The selected GPU architecture supports the chosen mixed precision mode — fp16 requires compute capability 7.0+, bf16 requires Ampere+, fp8 requires Hopper+

If this fails: Training fails with cryptic CUDA errors or falls back to slower fp32 without notification — user expects performance benefits but gets degraded training speed

kohya_gui/class_accelerate_launch.py:mixed_precision
Ordering

Sample prompts are written to the prompt file before training starts, but the training script may read this file at initialization — race condition if file is created after script launch

If this fails: Sample image generation uses empty or default prompts instead of user-specified ones if timing is wrong — validation images don't match user expectations

kohya_gui/class_sample_images.py:create_prompt_file
Contract

SDXL parameters like cache_text_encoder_outputs and no_half_vae are only relevant when SDXL mode is enabled, but parameter validation doesn't enforce this constraint

If this fails: Non-SDXL training may receive SDXL-specific flags that are ignored or cause errors — confusing parameter interaction without clear error messages

kohya_gui/class_sdxl_parameters.py:initialize_accordion
Domain

Gradient accumulation steps and batch size are configured independently, but effective batch size = batch_size * gradient_accumulation_steps must fit within GPU memory constraints

If this fails: User can configure valid individual values that combine to exceed VRAM limits — training crashes with memory errors despite valid individual parameters

kohya_gui/class_advanced_training.py:gradient_accumulation_steps
Temporal

Config file writes are atomic and won't be interrupted — partial writes could corrupt the TOML file if system crashes during save

If this fails: Corrupted config files cause startup failures or silent loss of user settings — no backup or recovery mechanism for configuration data

kohya_gui/class_gui_config.py:save_config
Resource

The output directory has sufficient disk space for model checkpoints, logs, and sample images — typical LoRA training can generate several GB of data

If this fails: Training fails mid-process when disk fills up, potentially corrupting checkpoint files — no pre-flight disk space validation

kohya_gui/class_folders.py:current_output_dir
Environment

The subprocess environment inherits all necessary environment variables (CUDA_VISIBLE_DEVICES, LD_LIBRARY_PATH) required by the training scripts

If this fails: Training script can't access GPUs or required libraries despite them being available to the GUI process — mysterious 'no GPU found' errors

kohya_gui/class_command_executor.py:execute_command
Shape

Sample prompts are plain text strings that can be written to a file with UTF-8 encoding, but prompts containing special characters or null bytes could corrupt the file

If this fails: Training script fails to parse malformed prompt file or generates unexpected results — sample images don't match intended prompts

kohya_gui/class_sample_images.py:create_prompt_file

See the full structural analysis of kohya_ss: the pipeline, data models, and system behavior that put these assumptions in context.

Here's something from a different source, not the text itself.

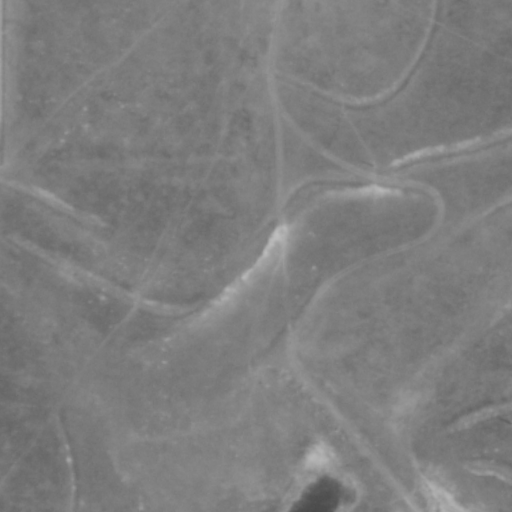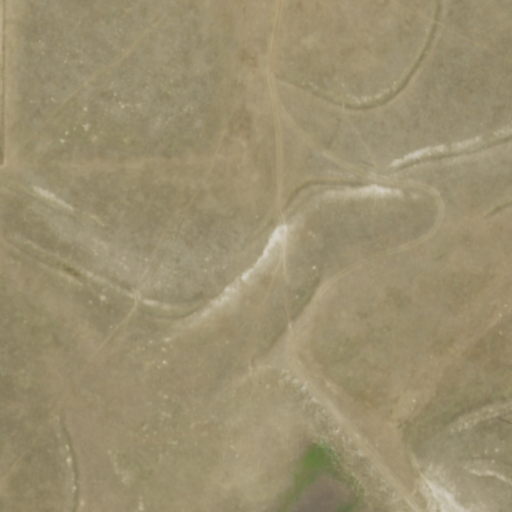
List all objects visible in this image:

Full analysis of bmaltais/kohya_ss →

Frequently Asked Questions

What does kohya_ss assume that could break in production?

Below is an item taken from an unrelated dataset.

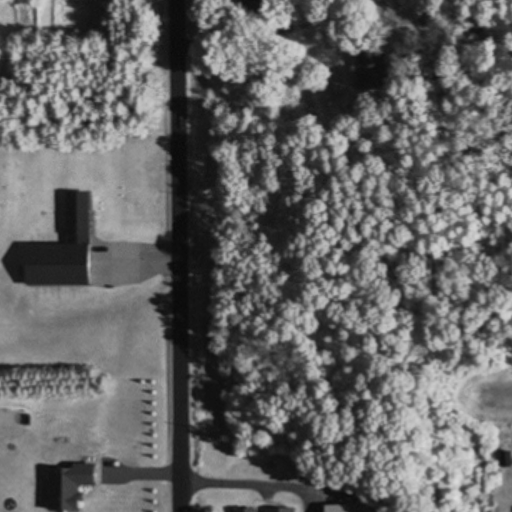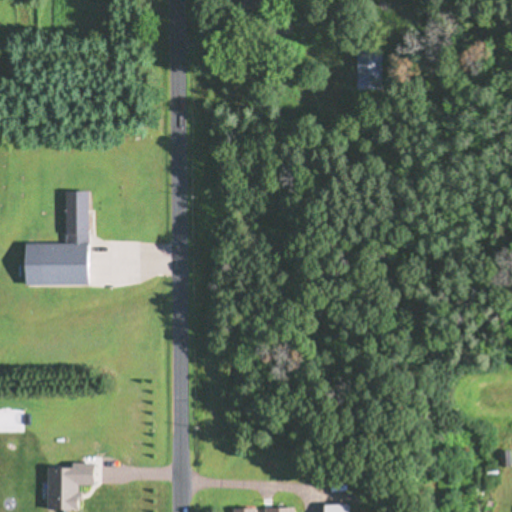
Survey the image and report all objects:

The one most likely to cause trouble: The sd-scripts training modules (train_network.py, train_db.py, fine_tune.py) exist at predictable paths relative to the kohya_ss installation and are executable If this fails, Training fails silently or with cryptic errors if sd-scripts is missing, installed elsewhere, or permissions prevent execution — user sees 'command not found' without understanding that external dependencies are missing

How many hidden assumptions does kohya_ss have?

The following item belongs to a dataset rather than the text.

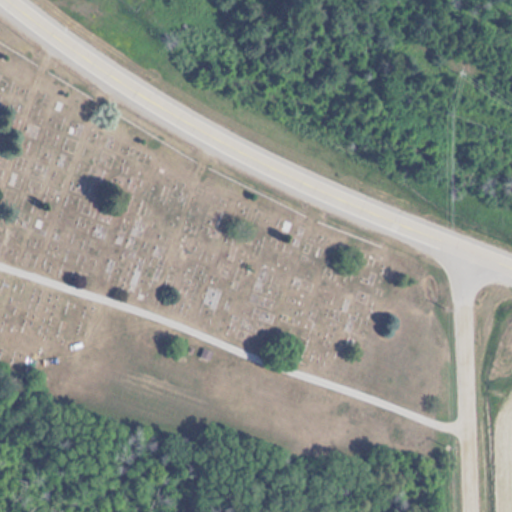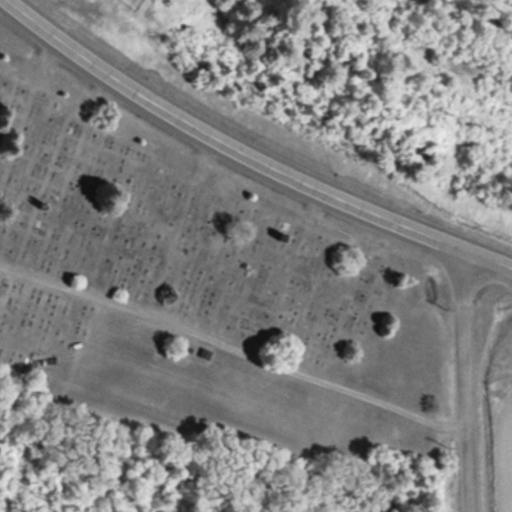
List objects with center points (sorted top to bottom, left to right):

CodeSea found 15 assumptions kohya_ss relies on but never validates, 3 of them critical, spanning Environment, Contract, Resource, Domain, Temporal, Scale, Ordering, Shape. Most are routine — the analysis flags the two or three most likely to actually bite.

What is a hidden assumption?

Something the code depends on but never checks: a data shape, an ordering, an environment condition, a scale limit, or a contract with another service. It holds until the world it runs in changes, then fails silently.